Evangelical and fundamentalist Christians have built a powerful position within the Republican Party and no Republican, including Bush, can afford to ignore their views.
This was dramatically illustrated in the case of Terri Schiavo earlier this year, in which Republicans in Congress passed a law to keep a woman in a persistent vegetative state alive against her husband's wishes, and Bush himself spoke out in favor of "the culture of life."
The issue of whether intelligent design should be taught, or at least mentioned, in high school biology classes is being played out in a Pennsylvania court room and in numerous school districts across the country.
The school board of Dover, Pennsylvania, is being sued by parents backed by the American Civil Liberties Union after it ordered schools to read students a short statement in biology classes informing them that the theory of evolution is not established fact and that gaps exist in it.
The statement mentioned intelligent design as an alternative theory and recommended students to read a book that explained the theory further.
Brown University biologist Kenneth Miller believes the rhetoric of the anti-evolution movement has had the effect of driving a wedge between a large proportion of the population who follow fundamentalist Christianity and science.
"It is alienating young people from science.

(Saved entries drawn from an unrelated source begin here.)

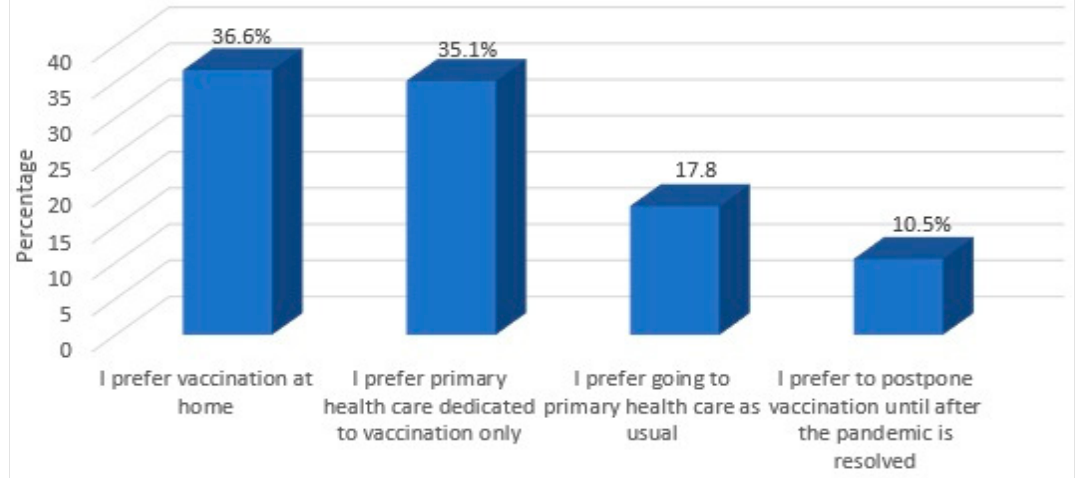
Figure 3. Preferred locale for child vaccination during the pandemic.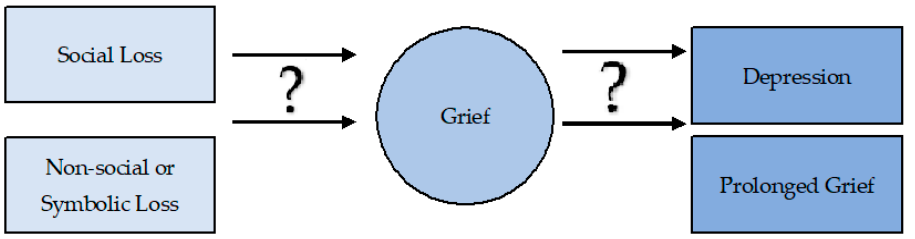
Figure 1. This model underlines the mediating factor that should be in question to determine associations between types of loss, grief, and psychopathologies.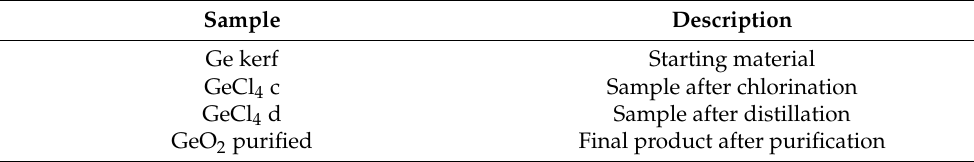
Table 5. Samples analyzed.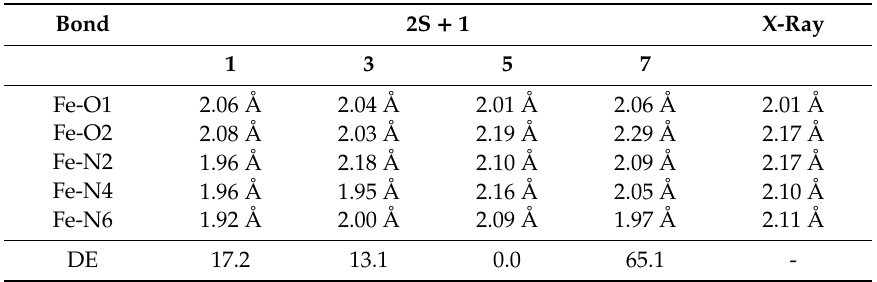
Table 1. Main geometrical parameters for naked complex a at all the spin states. Relative energies provided at M06L level of theory are kcal / mol and compared with the experimental X-ray counterpart [3]. Distances are in Å. See Scheme 1 for labels.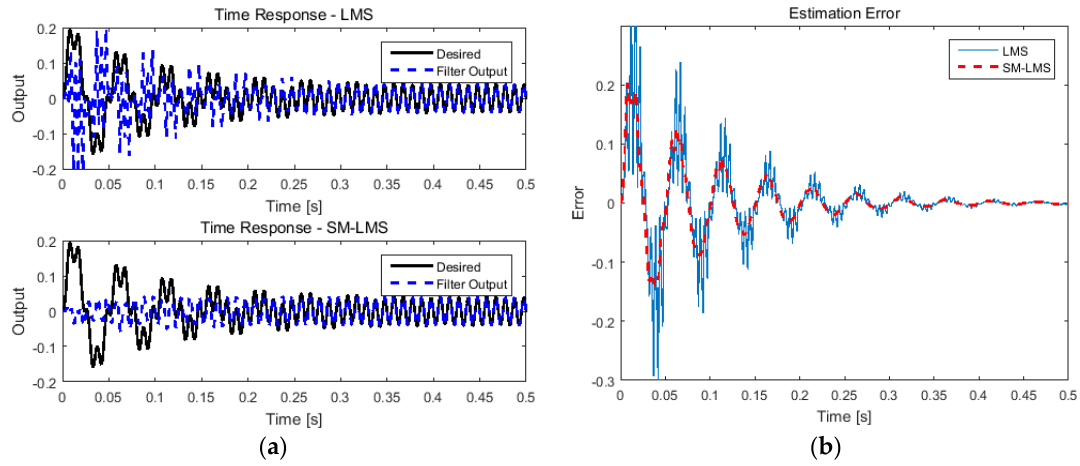
Figure 6. Control of a single sinusoid at 120 Hz in the time domain: ( a ) predicted with least mean squares and sliding mode least mean squares (Key: , original signal; , filter output); and ( b ) predicted estimation error (Key: , with least mean squares; , with sliding mode least mean squares).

It basically tells them that the scientific community is not to be trusted and you would have to abandon your principles of faith to become a scientist, which is not at all true," he said.
On the other side, conservative scholar Michael Novak of the American Enterprise Institute, believes the only way to heal the rift between science and religion is to allow the teaching of intelligent design.
"To have antagonism between science and religion is crazy," he said at a forum on the issue last week.
Proponents of intelligent design deny they are anti-science and say they themselves follow the scientific method.
AMERICANS DON'T ACCEPT EVOLUTION
Polls for many years have shown that a majority of Americans are at odds with key scientific theory. For example, as CBS poll this month found that 51 percent of respondents believed humans were created in their present form by God. A further 30 percent said their creation was guided by God. Only 15 percent thought humans evolved from less advanced life forms over millions of years.
Other polls show that only around a third of American adults accept the Big Bang theory of the origin of the universe, even though the concept is virtually uncontested by scientists worldwide.
"When we ask people what they know about science, just under 20 percent turn out to be scientifically literate," said Jon Miller, director of the center for biomedical communication at Northwestern University.
He said science and especially mathematics were poorly taught in most U.S. schools, leading both to a shortage of good scientists and general scientific ignorance.
U.S. school students perform relatively poorly in international tests of mathematics and science. For example, in 2003 U.S. students placed 24th in an international test that measured the mathematical literacy of 15-year-olds, below many European and Asian countries.
Scientists bemoan the lack of qualified U.S. candidates for postgraduate and doctoral studies at American universities and currently fill around a third of available science and engineering slots with foreign students.
Northwestern's Miller said the insistence of a large proportion of Americans that humans were created by God as whole beings had policy implications for the future.
"The 21st century will be the century of biology and we are going to be confronted with hundreds of important public policy issues that require some understanding that all life is interconnected," he said.